阮湖进了更衣室,把那件金光闪闪十分drama的白色王子服换上,就被全桐推着上台,在几个大灯的照射下闪闪发光,仿佛一个金色的大灯泡。

        王子在睡美人出场前还有一段台词,阮湖虽说羞耻异常,但凭借学生时代多年丰富表演经验,顺顺溜溜地将前头一大段罗里吧嗦的台词讲完:

        “啊,这里怎么有一个可爱的姑……”

        他一抬头,发现本该有一个躺着睡美人的小担架的地方,此刻空空如也。

        阮湖:“……”

        沈孟桥还没好吗,难道全桐真的给他化起妆来了吗,不会吧……

        阮湖硬着头皮瞎扯了几句,就听见台子侧边传来震耳欲聋的“哐当”声,一个不知道哪儿找来的铁皮箱子被两个大汉狰狞着脸推上了台,看这神态,似乎承受了生命中不能承受之重。

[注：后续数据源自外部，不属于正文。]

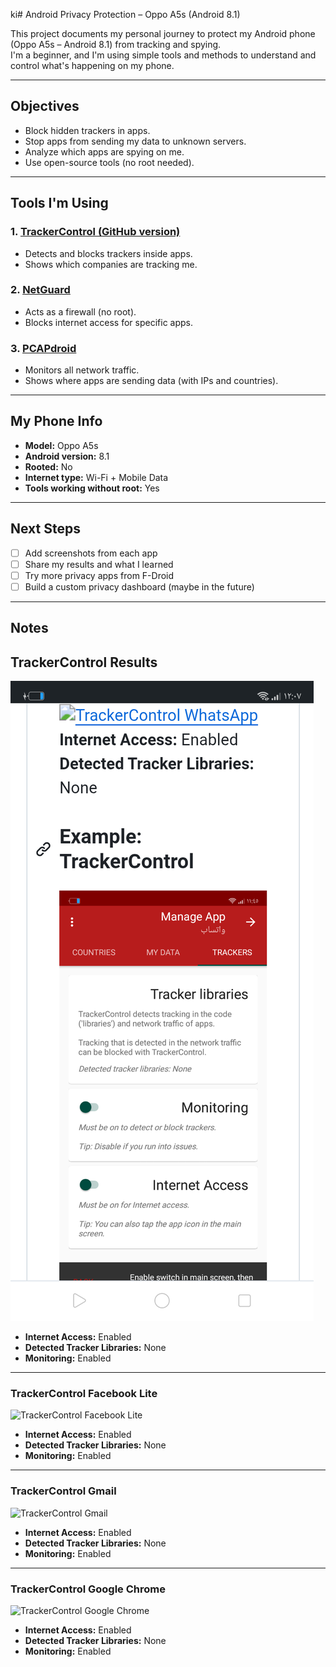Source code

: ki# Android Privacy Protection – Oppo A5s (Android 8.1)

This project documents my personal journey to protect my Android phone (Oppo A5s – Android 8.1) from tracking and spying.  
I'm a beginner, and I'm using simple tools and methods to understand and control what's happening on my phone.

---

## Objectives

- Block hidden trackers in apps.
- Stop apps from sending my data to unknown servers.
- Analyze which apps are spying on me.
- Use open-source tools (no root needed).

---

## Tools I'm Using

### 1. [TrackerControl (GitHub version)](https://play.google.com/store/apps/details?id=net.kollnig.missioncontrol.fdroid)
- Detects and blocks trackers inside apps.
- Shows which companies are tracking me.

### 2. [NetGuard](https://play.google.com/store/apps/details?id=eu.faircode.netguard)
- Acts as a firewall (no root).
- Blocks internet access for specific apps.

### 3. [PCAPdroid](https://play.google.com/store/apps/details?id=app.greyshirts.pcapdroid)
- Monitors all network traffic.
- Shows where apps are sending data (with IPs and countries).

---

## My Phone Info

- **Model:** Oppo A5s  
- **Android version:** 8.1  
- **Rooted:** No  
- **Internet type:** Wi-Fi + Mobile Data  
- **Tools working without root:** Yes

---

## Next Steps

- [ ] Add screenshots from each app
- [ ] Share my results and what I learned
- [ ] Try more privacy apps from F-Droid
- [ ] Build a custom privacy dashboard (maybe in the future)

---

## Notes

## TrackerControl Results

![TrackerControl WhatsApp](screenshots/Screenshot_2025-05-08-12-07-50-15.png)

- **Internet Access:** Enabled  
- **Detected Tracker Libraries:** None  
- **Monitoring:** Enabled

---

### TrackerControl Facebook Lite
![TrackerControl Facebook Lite](screenshots/Screenshot_FacebookLite.png)

- **Internet Access:** Enabled  
- **Detected Tracker Libraries:** None  
- **Monitoring:** Enabled

---

### TrackerControl Gmail
![TrackerControl Gmail](screenshots/Screenshot_Gmail.png)

- **Internet Access:** Enabled  
- **Detected Tracker Libraries:** None  
- **Monitoring:** Enabled

---

### TrackerControl Google Chrome
![TrackerControl Google Chrome](screenshots/Screenshot_Chrome.png)

- **Internet Access:** Enabled  
- **Detected Tracker Libraries:** None  
- **Monitoring:** Enabled

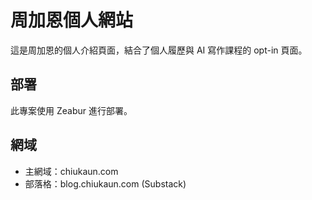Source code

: # 周加恩個人網站

這是周加恩的個人介紹頁面，結合了個人履歷與 AI 寫作課程的 opt-in 頁面。

## 部署

此專案使用 Zeabur 進行部署。

## 網域

- 主網域：chiukaun.com
- 部落格：blog.chiukaun.com (Substack)

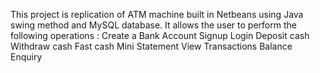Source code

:This project is replication of ATM machine built in Netbeans using Java swing method and MySQL database.
It allows the user to perform the following operations :
Create a Bank Account
Signup
Login
Deposit cash
Withdraw cash
Fast cash 
Mini Statement
View Transactions
Balance Enquiry
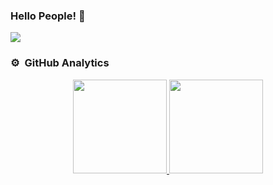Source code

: ### Hello People! 👋

<img src="https://i.imgur.com/PO51uPV.png">

### ⚙️ &nbsp;GitHub Analytics
<p align="center">
<a href="https://github.com/laurasmendozad">
  <img height="150em" src="https://github-readme-stats-eight-theta.vercel.app/api?username=laurasmendozad&show_icons=true&theme=algolia&include_all_commits=true&count_private=true"/>
  <img height="150em" src="https://github-readme-stats-eight-theta.vercel.app/api/top-langs/?username=laurasmendozad&layout=compact&langs_count=8&theme=algolia"/>
</a>
</p>

<!--
**laurasmendozad/laurasmendozad** is a ✨ _special_ ✨ repository because its `README.md` (this file) appears on your GitHub profile.

Here are some ideas to get you started:

- 🔭 I’m currently working on ...
- 🌱 I’m currently learning ...
- 👯 I’m looking to collaborate on ...
- 🤔 I’m looking for help with ...
- 💬 Ask me about ...
- 📫 How to reach me: ...
- 😄 Pronouns: ...
- ⚡ Fun fact: ...
-->


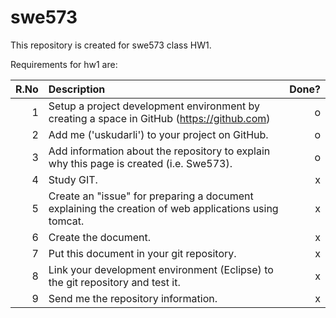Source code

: # swe573
This repository is created for swe573 class HW1. 

Requirements for hw1 are:

| R.No | Description                                                                 | Done? |
|-----:|:----------------------------------------------------------------------------|------:|
|1     | Setup a project development environment by creating a space in GitHub (https://github.com)          | o |
|2     | Add me ('uskudarli') to your project on GitHub.                                                     | o |
|3     | Add information about the repository to explain why this page is created (i.e. Swe573).             | o |
|4     | Study GIT.                                                                                          | x |
|5     | Create an "issue" for preparing a document explaining the creation of web applications using tomcat.| x |
|6     | Create the document.                                                                                | x |
|7     | Put this document in your git repository.                                                           | x |
|8     | Link your development environment (Eclipse) to the git repository and test it.                      | x |
|9     | Send me the repository information.                                                                 | x |

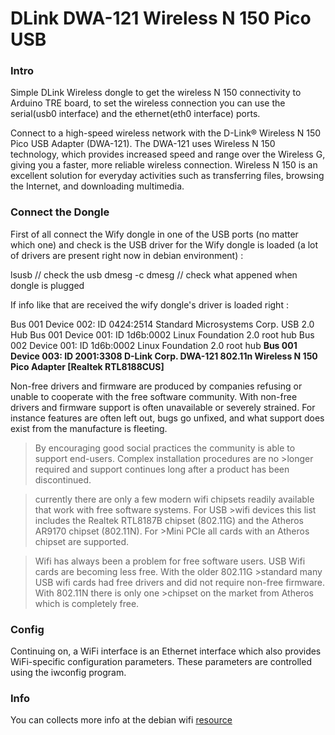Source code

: DLink DWA-121 Wireless N 150 Pico USB
=====================================

### Intro 

Simple DLink Wireless dongle to get the wireless N 150 connectivity to Arduino TRE board, to set the wireless connection you can use the
serial(usb0 interface) and the ethernet(eth0 interface) ports. 

Connect to a high-speed wireless network with the D-Link® Wireless N 150 Pico USB Adapter (DWA-121). The DWA-121 uses Wireless N 150 technology,
which provides increased speed and range over the Wireless G, giving you a faster, more reliable wireless connection. Wireless N 150 is an excellent
solution for everyday activities such as transferring files, browsing the Internet, and downloading multimedia.



### Connect the Dongle 

First of all connect the Wify dongle in one of the USB ports (no matter which one) and check is the USB driver for the Wify dongle is loaded (a lot of drivers are present right now in debian environment) : 

  lsusb               // check the usb 
  dmesg -c 
  dmesg               // check what appened when dongle is plugged 
  
If info like that are received the wify dongle's driver is loaded right : 

  Bus 001 Device 002: ID 0424:2514 Standard Microsystems Corp. USB 2.0 Hub
  Bus 001 Device 001: ID 1d6b:0002 Linux Foundation 2.0 root hub
  Bus 002 Device 001: ID 1d6b:0002 Linux Foundation 2.0 root hub
  **Bus 001 Device 003: ID 2001:3308 D-Link Corp. DWA-121 802.11n Wireless N 150 Pico Adapter [Realtek RTL8188CUS]**
  
Non-free drivers and firmware are produced by companies refusing or unable to cooperate with the free software community. With non-free drivers and firmware support is often unavailable or severely strained. For instance features are often left out, bugs go unfixed, and what support does exist from the manufacture is fleeting.

>By encouraging good social practices the community is able to support end-users. Complex installation procedures are no >longer required and support continues long after a product has been discontinued.

>currently there are only a few modern wifi chipsets readily available that work with free software systems. For USB >wifi devices this list includes the Realtek RTL8187B chipset (802.11G) and the Atheros AR9170 chipset (802.11N). For >Mini PCIe all cards with an Atheros chipset are supported.

>Wifi has always been a problem for free software users. USB Wifi cards are becoming less free. With the older 802.11G >standard many USB wifi cards had free drivers and did not require non-free firmware. With 802.11N there is only one >chipset on the market from Atheros which is completely free.

### Config

Continuing on, a WiFi interface is an Ethernet interface which also provides WiFi-specific configuration parameters. These parameters are controlled using the iwconfig program.



### Info

You can collects more info at the debian wifi [resource][1]

[1]: https://wiki.debian.org/WiFi
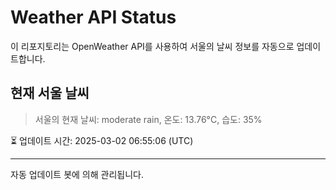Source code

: 
# Weather API Status

이 리포지토리는 OpenWeather API를 사용하여 서울의 날씨 정보를 자동으로 업데이트합니다.

## 현재 서울 날씨
> 서울의 현재 날씨: moderate rain, 온도: 13.76°C, 습도: 35%

⏳ 업데이트 시간: 2025-03-02 06:55:06 (UTC)

---
자동 업데이트 봇에 의해 관리됩니다.
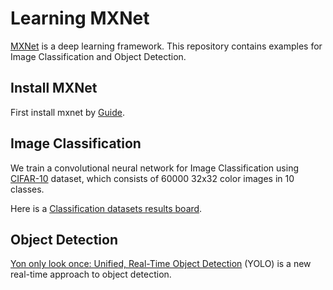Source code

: # Learning MXNet
[MXNet](https://github.com/dmlc/mxnet) is a deep learning framework. This repository contains examples for Image Classification and Object Detection.

## Install MXNet
First install mxnet by [Guide](http://mxnet.readthedocs.io/en/latest/how_to/build.html).

## Image Classification
We train a convolutional neural network for Image Classification using [CIFAR-10](https://www.cs.toronto.edu/~kriz/cifar.html) dataset, which consists of 60000 32x32 color images in 10 classes.

Here is a [Classification datasets results board](http://rodrigob.github.io/are_we_there_yet/build/classification_datasets_results.html#43494641522d3130).

## Object Detection
[Yon only look once: Unified, Real-Time Object Detection](http://pjreddie.com/darknet/yolo/) (YOLO) is a new real-time approach to object detection.
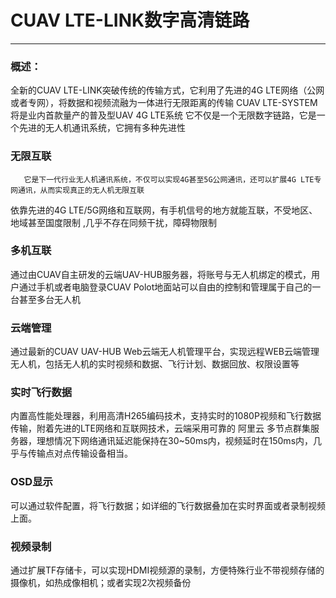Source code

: # CUAV LTE-LINK数字高清链路

---

### 概述：

全新的CUAV LTE-LINK突破传统的传输方式，它利用了先进的4G LTE网络（公网或者专网），将数据和视频流融为一体进行无限距离的传输     CUAV LTE-SYSTEM 将是业内首款量产的普及型UAV 4G LTE系统     它不仅是一个无限数字链路，它是一个先进的无人机通讯系统，它拥有多种先进性

### 无限互联

       它是下一代行业无人机通讯系统，不仅可以实现4G甚至5G公网通讯，还可以扩展4G LTE专网通讯，从而实现真正的无人机无限互联

依靠先进的4G LTE/5G网络和互联网，有手机信号的地方就能互联，不受地区、地域甚至国度限制 ,几乎不存在同频干扰，障碍物限制

### 多机互联

通过由CUAV自主研发的云端UAV-HUB服务器，将账号与无人机绑定的模式，用户通过手机或者电脑登录CUAV Polot地面站可以自由的控制和管理属于自己的一台甚至多台无人机

### 云端管理

通过最新的CUAV UAV-HUB Web云端无人机管理平台，实现远程WEB云端管理无人机，包括无人机的实时视频和数据、飞行计划、数据回放、权限设置等

### 实时飞行数据

内置高性能处理器，利用高清H265编码技术，支持实时的1080P视频和飞行数据传输，附着先进的LTE网络和互联网技术，云端采用可靠的 阿里云 多节点群集服务器，理想情况下网络通讯延迟能保持在30~50ms内，视频延时在150ms内，几乎与传输点对点传输设备相当。

### OSD显示

可以通过软件配置，将飞行数据；如详细的飞行数据叠加在实时界面或者录制视频上面。

### 视频录制

通过扩展TF存储卡，可以实现HDMI视频源的录制，方便特殊行业不带视频存储的摄像机，如热成像相机；或者实现2次视频备份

        底下的员工们探头探脑的,想看,又不敢看,而且看不见。

        阮湖松了口气,一边说着台词,一边往铁皮箱子处走去——

        只见狭小的铁皮箱内,沈孟桥双手放在胸前,淡然自若,神色冰冷,眼神锋利,他没有带假发,也没有化妆,面孔依旧英俊逼人,但穿着裙子。